You posted to the wrong forum ... we're pellet stove burners here!  Hopefully one of the moderators will move it for you... Good luck with the gaskets


----------



## BigAmish (Nov 5, 2014)

Thanks. New to this...


----------



## Jags (Nov 5, 2014)

Moving....


----------



## Jags (Nov 5, 2014)

Check here for your glass:
http://www.woodlanddirect.com/Wood-Stove-and-Accessories/Replacement-Wood-Stove-Glass

and for the gasket material - it is a pretty common product in the stove sections of the big box stores or again, you could go here.
http://www.woodlanddirect.com/Wood-Stove-and-Accessories/Wood-Stove-Repair-Gasket

The width of the gasket area is a pretty good indicator of size.  What might me more difficult to figure out is if it was flat gasket or round gasket.  It may take a little trial and error.


----------



## dafattkidd (Nov 5, 2014)

FYI : mods I didn't post #5. Not sure how this got quoted and posted. No biggie, just FYI.


----------



## Jags (Nov 5, 2014)

dafattkidd said:


> FYI : mods I didn't post this.
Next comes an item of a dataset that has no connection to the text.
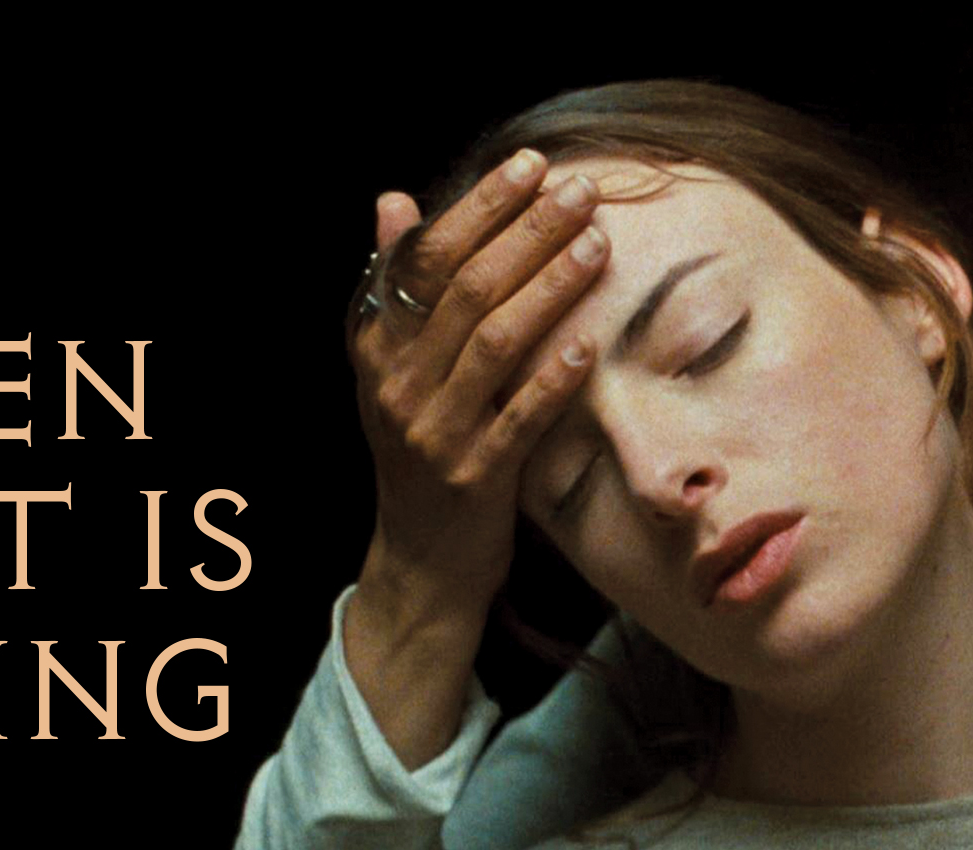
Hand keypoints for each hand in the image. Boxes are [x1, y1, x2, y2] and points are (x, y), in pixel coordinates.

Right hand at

Not sure how this got quoted and posted. No biggie, just FYI.



Post what??


----------



## dafattkidd (Nov 6, 2014)

Jags said:


> Post what??


Crap. It was the NSA again.


----------



## Fsappo (Nov 6, 2014)

If the doors come off, bring them into your local fireplace shop.  Folks do it to me all the time.  I'll bring out a few rolls of gasket that look close and shove em in there.  Chances are you get the right guy at a hearth shop and they have gasketed hundreds of doors.


----------